Earlier this year the level of carbon dioxide in the atmosphere hit 400 parts per million. This is an alarming development for it represents the highest levels found on earth in millions of years.
I mentioned this at one of our regular UVic meditation meetings and one of the students groaned and said: “We’re screwed."
The reality of global change is not new to young people. In high school science classes and now in university courses they have learned that the carbon dioxide levels in the atmosphere have been steadily rising due to human industrial and fossil fuel activity and that this is contributing to rapid global warming. Already we're seeing the deadly effects of climate change in the form of rising seas, wildfires, flash floods and extreme weather of all kinds, and passing 400 PPM is an ominous sign of what might come next. Scientists tell us that the intensity and frequency of major climate events will only increase and that it will it will impact every aspect of human endeavor and the life of our planet.
So what does a young person do when confronted with a global climate crisis? What does anyone do?
Perhaps some suggestions from my spiritual tradition may point the way.
First, an inner transformation is called for that re-connects us with the nature of who we are as human beings on this earth. The Christian spiritual tradition, drawing from its Judaic origins, teaches that all of nature is sacred and imbued with the creative impulse of divine presence. “All the Earth is the Lord’s, and the fullness thereof” the Psalms tell us, and the natural human response to the magnificence and wisdom inherent in nature is respect, love, awe and reverence. We are encouraged to cherish and respect the rich diversity of life and to celebrate the beauty and wonder of the earth. We are called to recognize that we are members of one family of life and to have love form the basis of all our relationships with one another and with nature. Many people express this aspect of spirituality by being in nature, or through gardening, or with scientific curiosity exploring the amazing intelligence manifest in life.
Secondly, the Christian tradition encourages us to be bluntly honest with ourselves and recognize that we fall far short of that love and that we have become alienated from ourselves, from one another and from nature. Instead of being motivated by love, we are often controlled by fear and greed. As a species we have set up systems of domination and exploitation, in the name of progress, that cause widespread poverty and increasing devastation of nature. What the Christian tradition calls for is a transformation of consciousness. It invites us to shift focus off our egoic concern and self-preservation. Instead it calls us to recognize our profound link with all beings and that their well-being ought to be the centre of our concern. This is nothing less than an invitation to a spirituality of compassion.

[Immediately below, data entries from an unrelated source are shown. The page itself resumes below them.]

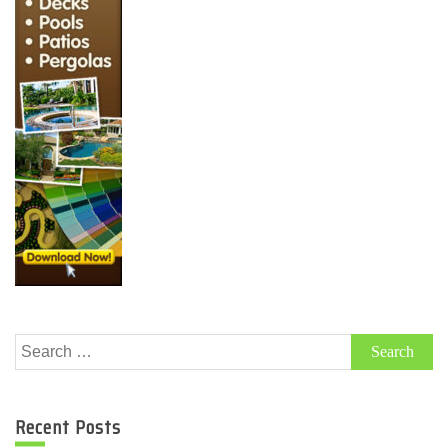
Search
for:
Recent Posts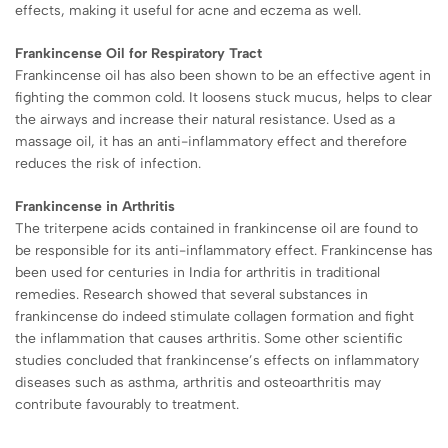
effects, making it useful for acne and eczema as well.
Frankincense Oil for Respiratory Tract
Frankincense oil has also been shown to be an effective agent in
fighting the common cold. It loosens stuck mucus, helps to clear
the airways and increase their natural resistance. Used as a
massage oil, it has an anti-inflammatory effect and therefore
reduces the risk of infection.
Frankincense in Arthritis
The triterpene acids contained in frankincense oil are found to
be responsible for its anti-inflammatory effect. Frankincense has
been used for centuries in India for arthritis in traditional
remedies. Research showed that several substances in
frankincense do indeed stimulate collagen formation and fight
the inflammation that causes arthritis. Some other scientific
studies concluded that frankincense’s effects on inflammatory
diseases such as asthma, arthritis and osteoarthritis may
contribute favourably to treatment.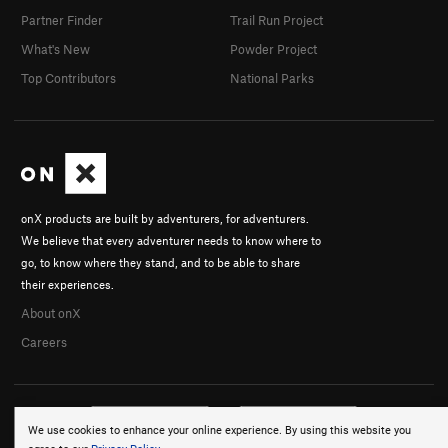
Partner Finder
Trail Run Project
What's New
Powder Project
Top Contributors
National Parks
onX products are built by adventurers, for adventurers.
We believe that every adventurer needs to know where to
go, to know where they stand, and to be able to share
their experiences.
About onX
Careers
We use cookies to enhance your online experience. By using this website you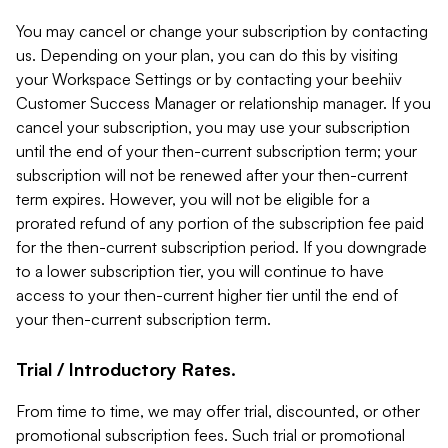
You may cancel or change your subscription by contacting
us. Depending on your plan, you can do this by visiting
your Workspace Settings or by contacting your beehiiv
Customer Success Manager or relationship manager. If you
cancel your subscription, you may use your subscription
until the end of your then-current subscription term; your
subscription will not be renewed after your then-current
term expires. However, you will not be eligible for a
prorated refund of any portion of the subscription fee paid
for the then-current subscription period. If you downgrade
to a lower subscription tier, you will continue to have
access to your then-current higher tier until the end of
your then-current subscription term.
Trial / Introductory Rates.
From time to time, we may offer trial, discounted, or other
promotional subscription fees. Such trial or promotional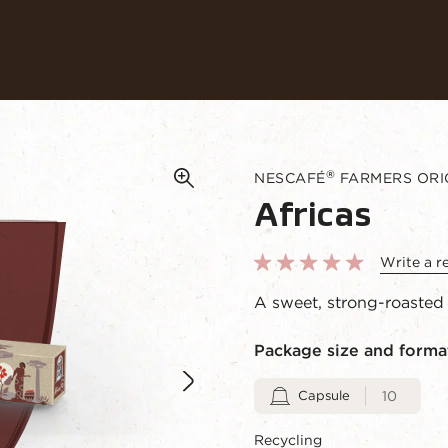
Coffees
Recipes
Sustainability
®
NESCAFÉ
FARMERS ORIG
Africas
Write a r
A sweet, strong-roasted 
Package size and forma
Capsule
10
Recycling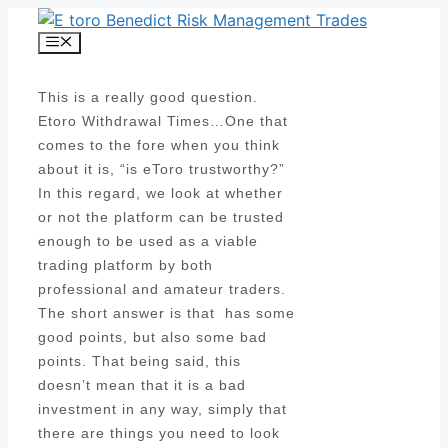
Skip
to
Menu
content
This is a really good question.
Etoro Withdrawal Times…One that
comes to the fore when you think
about it is, “is eToro trustworthy?”
In this regard, we look at whether
or not the platform can be trusted
enough to be used as a viable
trading platform by both
professional and amateur traders.
The short answer is that has some
good points, but also some bad
points. That being said, this
doesn’t mean that it is a bad
investment in any way, simply that
there are things you need to look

Thirdly, the tradition calls for action. “To live simply so that others may simply live.” To work with others for the healing of the earth and preservation of the abundance and vibrancy of life on earth for future generations, human and nonhuman. To build a world in which affirms the importance of justice, right relationships, frugality, humility and reverence for life and nature.
In short, what is called for is both an inner and outer transformation. We are invited into an inner spiritual transformation that renews our right relationship with the Sacred Reality in which we live, move and have our being. And we are called to outer action that stops the destruction of the earth and creatively builds capacity for a sustainable future.
Is it too late to make this change? Are today’s natural and human disasters signs of much worse conditions to come and can we only helplessly watch and suffer? Or can we as a species make the necessary leap in the evolution of our collective consciousness to give shape to a more compassionate relationship with all of life? The students I work with live out of this hope, and many are taking action now, both spiritually and communally, preparing for this future.
Henri Lock is the United Church Chaplain at the University of Victoria. He is part of a religiously diverse team offering spiritual resources to the UVic community through the office of Multifaith Services.